# Entries shown
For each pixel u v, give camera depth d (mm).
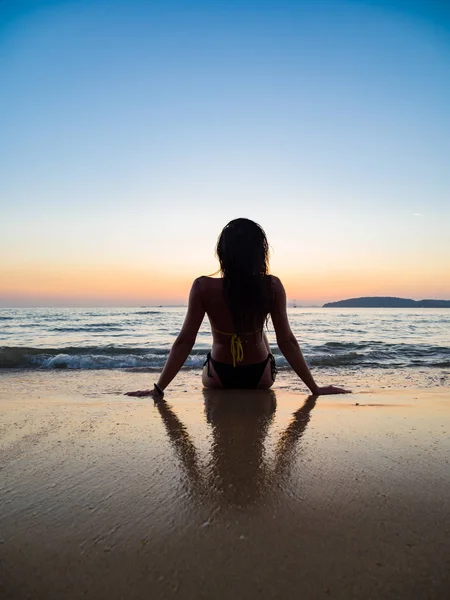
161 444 1896
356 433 2072
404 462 1626
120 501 1282
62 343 11070
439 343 10539
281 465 1597
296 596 846
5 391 3688
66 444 1900
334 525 1122
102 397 3264
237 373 3410
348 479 1451
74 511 1215
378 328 19219
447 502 1266
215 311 3188
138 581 896
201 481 1440
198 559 972
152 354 7266
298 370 3289
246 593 856
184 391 3527
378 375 5082
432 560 964
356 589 867
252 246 3000
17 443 1918
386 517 1167
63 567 945
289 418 2412
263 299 3068
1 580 901
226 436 2025
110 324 21438
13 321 24266
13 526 1128
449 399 3119
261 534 1079
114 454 1750
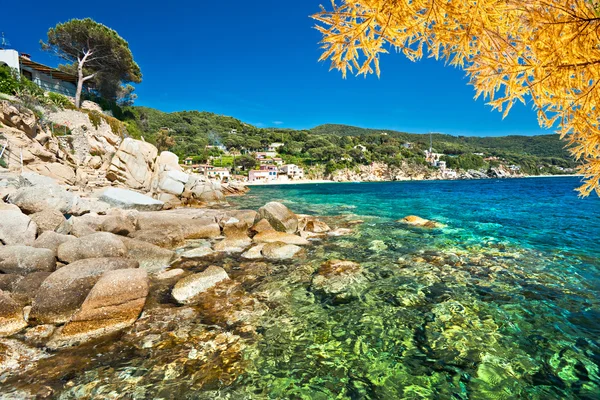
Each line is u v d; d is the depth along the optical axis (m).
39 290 6.71
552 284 8.30
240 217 18.78
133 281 6.82
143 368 5.11
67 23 42.84
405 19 2.10
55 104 35.75
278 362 5.25
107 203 21.16
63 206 15.58
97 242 9.72
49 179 21.31
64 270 7.29
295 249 11.68
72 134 35.12
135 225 15.02
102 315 6.25
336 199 38.47
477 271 9.43
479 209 25.59
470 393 4.50
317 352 5.51
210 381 4.81
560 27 1.94
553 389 4.52
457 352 5.44
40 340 5.89
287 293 8.04
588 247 12.09
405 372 4.97
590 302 7.20
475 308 7.02
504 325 6.28
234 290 8.27
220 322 6.57
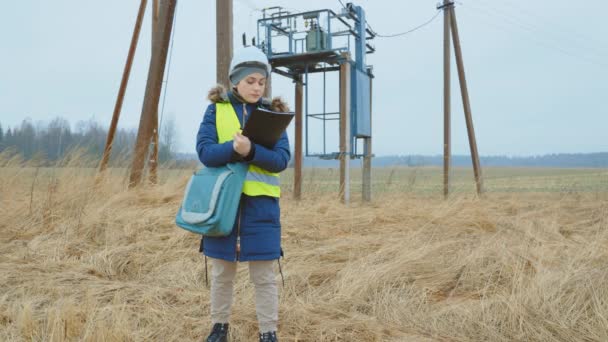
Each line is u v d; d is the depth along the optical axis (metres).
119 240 5.14
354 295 3.70
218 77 6.79
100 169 7.42
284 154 2.63
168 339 2.86
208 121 2.65
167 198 7.05
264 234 2.54
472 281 4.12
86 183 6.74
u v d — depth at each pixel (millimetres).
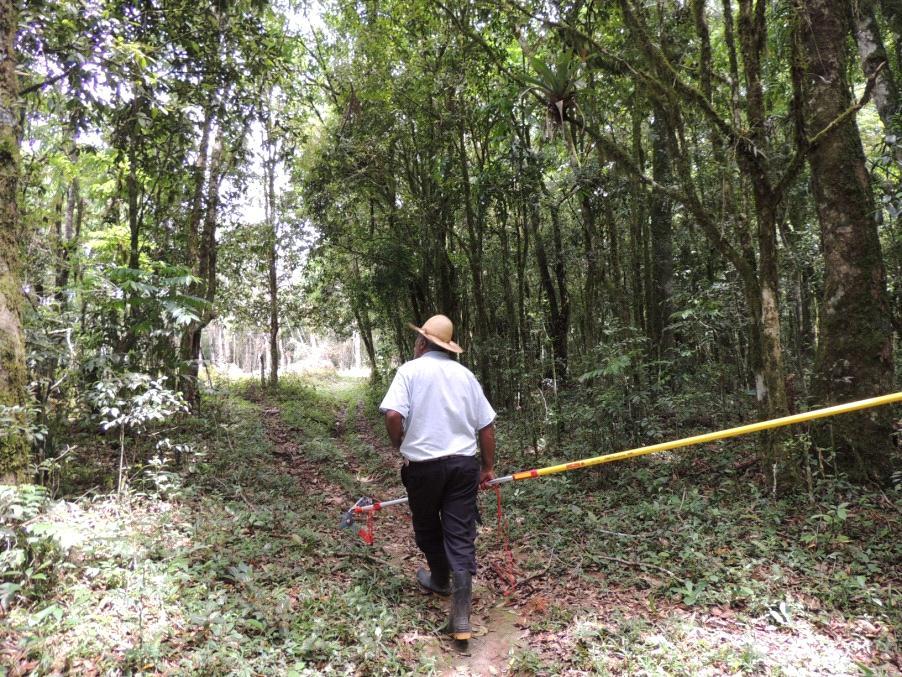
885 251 7027
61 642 2752
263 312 18938
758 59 4867
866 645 2928
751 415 7527
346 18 12117
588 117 8008
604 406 6355
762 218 4938
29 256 6594
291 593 3623
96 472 5621
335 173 12133
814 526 4312
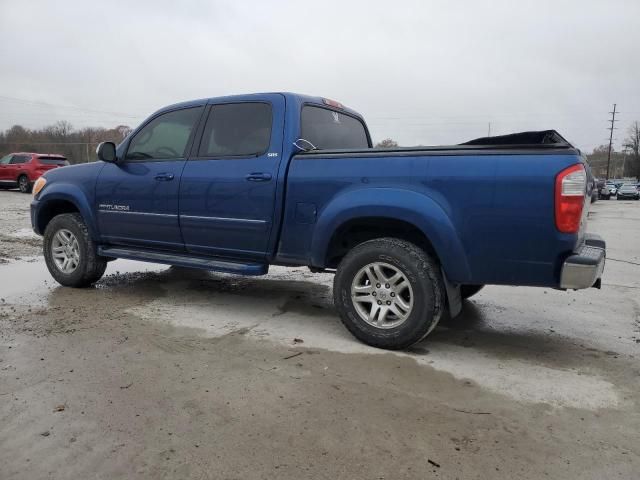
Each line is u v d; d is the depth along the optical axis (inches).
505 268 134.9
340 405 115.3
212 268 178.4
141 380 126.3
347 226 154.3
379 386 125.5
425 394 121.8
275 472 90.8
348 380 128.6
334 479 89.1
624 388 127.7
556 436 104.3
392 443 100.3
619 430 107.1
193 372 131.6
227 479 88.9
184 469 91.4
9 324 167.3
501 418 111.0
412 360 143.0
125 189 198.5
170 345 150.9
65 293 210.4
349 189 150.8
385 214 143.3
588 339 166.2
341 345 153.9
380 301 150.3
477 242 135.5
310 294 218.2
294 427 105.5
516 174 130.0
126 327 166.2
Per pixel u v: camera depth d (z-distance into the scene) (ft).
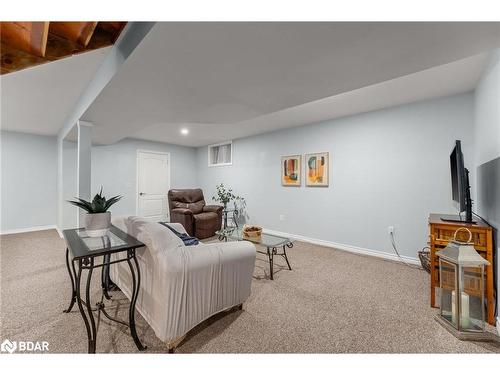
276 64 4.97
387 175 10.52
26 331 5.31
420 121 9.64
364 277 8.49
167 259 4.50
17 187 14.98
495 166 5.80
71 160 13.84
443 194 9.16
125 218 6.37
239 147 17.51
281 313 6.15
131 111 8.14
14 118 11.94
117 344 4.93
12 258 10.16
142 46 4.33
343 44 4.25
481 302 5.41
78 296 4.38
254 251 6.15
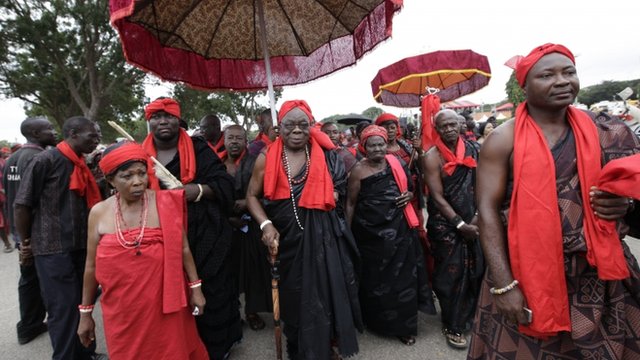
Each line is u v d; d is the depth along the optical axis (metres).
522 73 1.46
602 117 1.51
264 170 2.57
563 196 1.39
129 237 1.90
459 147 2.95
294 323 2.48
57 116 22.25
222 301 2.65
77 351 2.74
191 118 24.30
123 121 24.59
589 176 1.36
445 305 2.95
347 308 2.44
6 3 16.91
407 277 2.90
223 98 25.27
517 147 1.44
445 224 2.94
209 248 2.58
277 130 2.76
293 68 3.63
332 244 2.46
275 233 2.42
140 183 1.92
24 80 19.56
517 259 1.42
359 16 2.97
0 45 17.89
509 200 1.54
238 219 3.30
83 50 19.75
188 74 3.14
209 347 2.67
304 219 2.45
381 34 2.76
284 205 2.47
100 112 21.77
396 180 2.90
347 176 2.97
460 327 2.89
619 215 1.32
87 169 2.75
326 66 3.46
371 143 2.86
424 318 3.41
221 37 3.23
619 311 1.43
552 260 1.36
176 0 2.65
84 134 2.69
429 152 3.04
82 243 2.70
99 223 1.97
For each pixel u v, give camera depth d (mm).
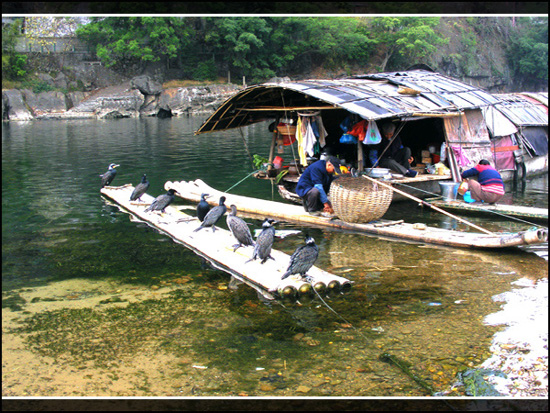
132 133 29469
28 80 46219
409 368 4484
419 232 8414
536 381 4242
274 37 53312
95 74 49688
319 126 11711
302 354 4785
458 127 12102
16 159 18969
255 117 14023
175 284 6652
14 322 5602
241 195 12570
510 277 6617
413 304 5840
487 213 10188
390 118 11461
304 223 9648
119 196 12102
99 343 5094
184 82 50906
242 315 5668
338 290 6320
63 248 8336
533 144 14617
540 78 67062
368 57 59281
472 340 4953
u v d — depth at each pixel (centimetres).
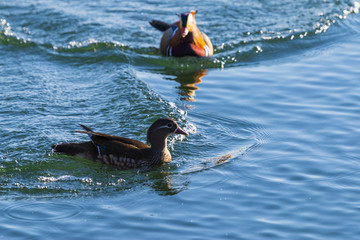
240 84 1855
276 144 1444
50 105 1667
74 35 2303
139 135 1498
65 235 1062
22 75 1930
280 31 2325
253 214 1131
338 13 2497
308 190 1220
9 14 2469
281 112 1625
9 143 1437
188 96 1761
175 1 2686
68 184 1280
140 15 2523
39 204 1184
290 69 1972
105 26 2392
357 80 1827
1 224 1099
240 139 1488
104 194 1234
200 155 1412
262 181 1265
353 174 1284
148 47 2245
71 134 1494
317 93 1742
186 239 1045
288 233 1065
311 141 1450
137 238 1048
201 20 2464
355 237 1050
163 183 1278
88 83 1861
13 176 1303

# Work task
Find the lines in the data that include "pixel", then copy each of them.

# Response for this exercise
For each pixel u v, give camera depth d (mm).
u v d — depth at each pixel (millimetres).
Per pixel u v: camera depth d (z-distance into the scene) (ft).
For each pixel u v, give camera depth d (mm).
u v d — depth at each pixel (centimetres).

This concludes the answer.